**EXERCISE OBJECTIVE**
Character for character, transcribe the entries below, minus the images.

**DATASET**
━━━━━━

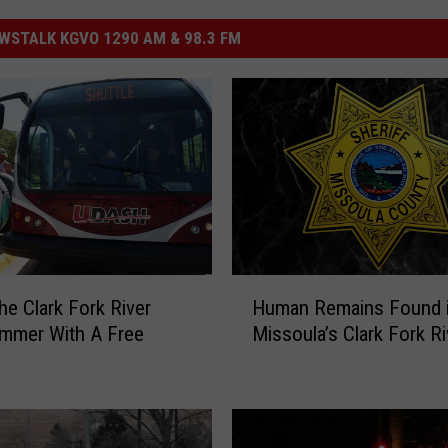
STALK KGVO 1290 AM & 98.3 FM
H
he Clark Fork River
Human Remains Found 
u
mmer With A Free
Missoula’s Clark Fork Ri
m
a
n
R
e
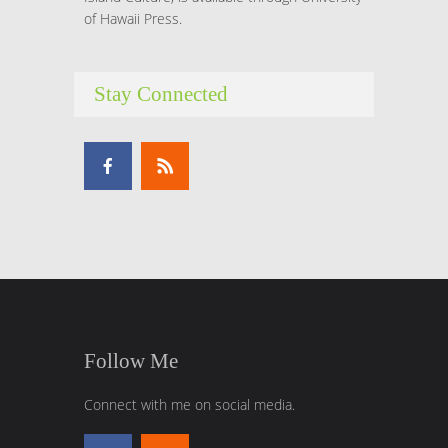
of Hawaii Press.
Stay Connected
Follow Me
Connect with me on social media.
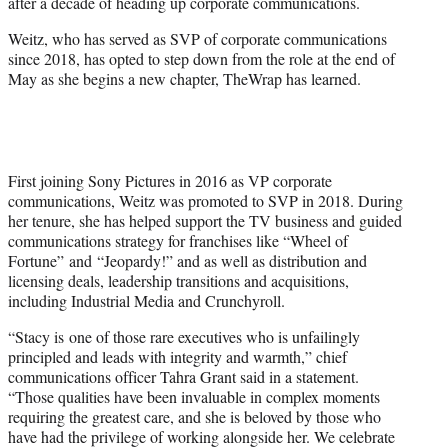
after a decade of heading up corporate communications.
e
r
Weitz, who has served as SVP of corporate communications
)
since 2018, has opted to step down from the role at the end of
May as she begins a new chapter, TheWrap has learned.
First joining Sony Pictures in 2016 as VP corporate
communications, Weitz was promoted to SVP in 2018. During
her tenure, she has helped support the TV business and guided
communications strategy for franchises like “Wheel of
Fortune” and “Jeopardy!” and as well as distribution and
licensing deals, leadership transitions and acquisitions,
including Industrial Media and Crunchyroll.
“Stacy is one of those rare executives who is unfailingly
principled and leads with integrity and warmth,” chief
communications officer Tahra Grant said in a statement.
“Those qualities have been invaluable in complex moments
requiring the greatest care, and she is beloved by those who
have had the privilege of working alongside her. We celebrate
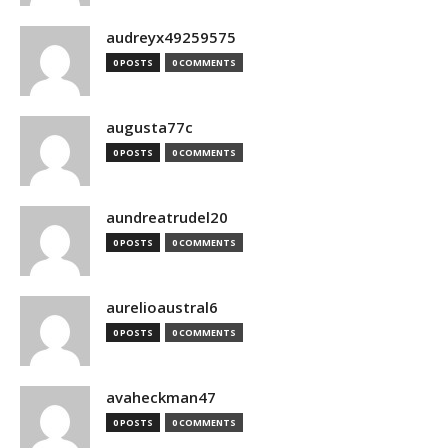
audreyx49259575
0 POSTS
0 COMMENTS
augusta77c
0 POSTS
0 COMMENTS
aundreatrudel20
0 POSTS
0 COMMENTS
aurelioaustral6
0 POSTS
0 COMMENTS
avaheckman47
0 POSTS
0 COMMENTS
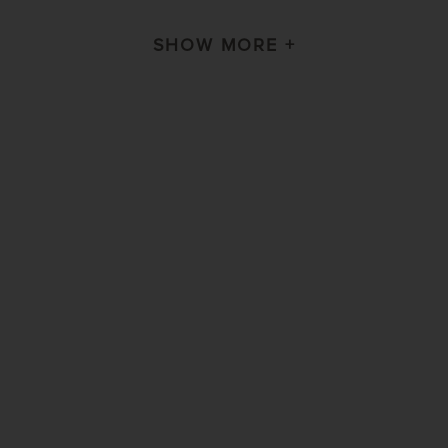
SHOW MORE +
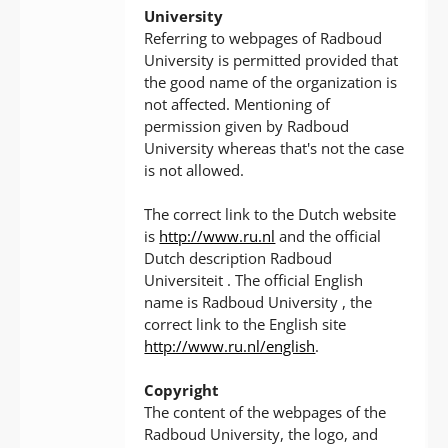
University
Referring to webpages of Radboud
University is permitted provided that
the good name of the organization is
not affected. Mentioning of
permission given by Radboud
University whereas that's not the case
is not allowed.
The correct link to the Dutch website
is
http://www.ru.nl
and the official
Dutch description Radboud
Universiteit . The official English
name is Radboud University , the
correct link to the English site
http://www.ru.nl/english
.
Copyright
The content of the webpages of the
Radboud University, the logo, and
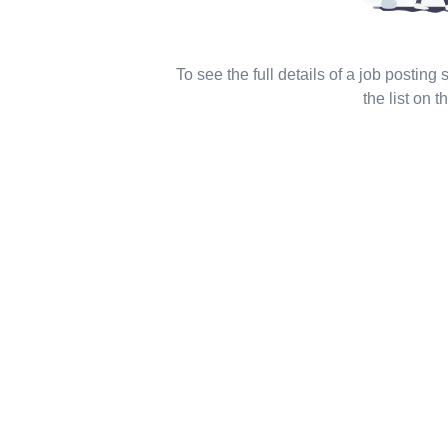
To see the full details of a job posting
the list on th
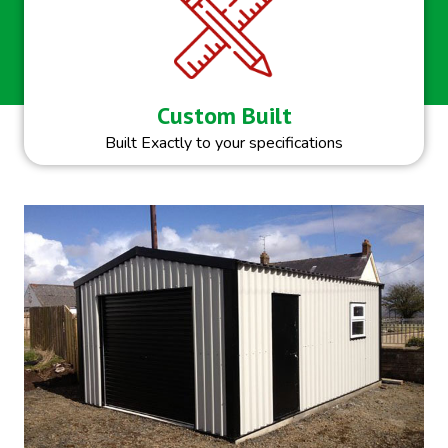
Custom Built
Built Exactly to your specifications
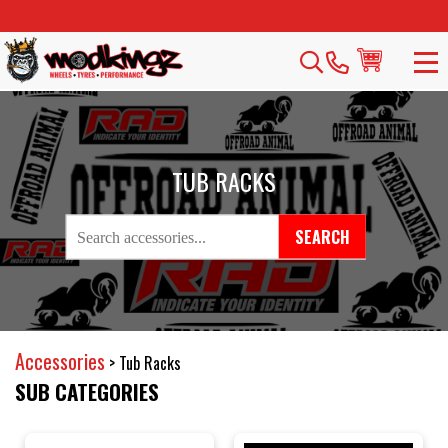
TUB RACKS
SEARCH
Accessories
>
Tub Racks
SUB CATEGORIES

━━━━━━

**RESULT OF THE TASK**
STALK KGVO 1290 AM & 98.3 FM
H
he Clark Fork River
Human Remains Found 
u
mmer With A Free
Missoula’s Clark Fork Ri
m
a
n
R
e
of Hawaii Press.
Stay Connected
Follow Me
Connect with me on social media.
after a decade of heading up corporate communications.
e
r
Weitz, who has served as SVP of corporate communications
)
since 2018, has opted to step down from the role at the end of
May as she begins a new chapter, TheWrap has learned.
First joining Sony Pictures in 2016 as VP corporate
communications, Weitz was promoted to SVP in 2018. During
her tenure, she has helped support the TV business and guided
communications strategy for franchises like “Wheel of
Fortune” and “Jeopardy!” and as well as distribution and
licensing deals, leadership transitions and acquisitions,
including Industrial Media and Crunchyroll.
“Stacy is one of those rare executives who is unfailingly
principled and leads with integrity and warmth,” chief
communications officer Tahra Grant said in a statement.
“Those qualities have been invaluable in complex moments
requiring the greatest care, and she is beloved by those who
have had the privilege of working alongside her. We celebrate
audreyx49259575
0 POSTS
0 COMMENTS
augusta77c
0 POSTS
0 COMMENTS
aundreatrudel20
0 POSTS
0 COMMENTS
aurelioaustral6
0 POSTS
0 COMMENTS
avaheckman47
0 POSTS
0 COMMENTS
SHOW MORE +
University
Referring to webpages of Radboud
University is permitted provided that
the good name of the organization is
not affected. Mentioning of
permission given by Radboud
University whereas that's not the case
is not allowed.
The correct link to the Dutch website
is
http://www.ru.nl
and the official
Dutch description Radboud
Universiteit . The official English
name is Radboud University , the
correct link to the English site
http://www.ru.nl/english
.
Copyright
The content of the webpages of the
Radboud University, the logo, and
To see the full details of a job posting
the list on th
Custom Built
Built Exactly to your specifications
TUB RACKS
SEARCH
Accessories
>
Tub Racks
SUB CATEGORIES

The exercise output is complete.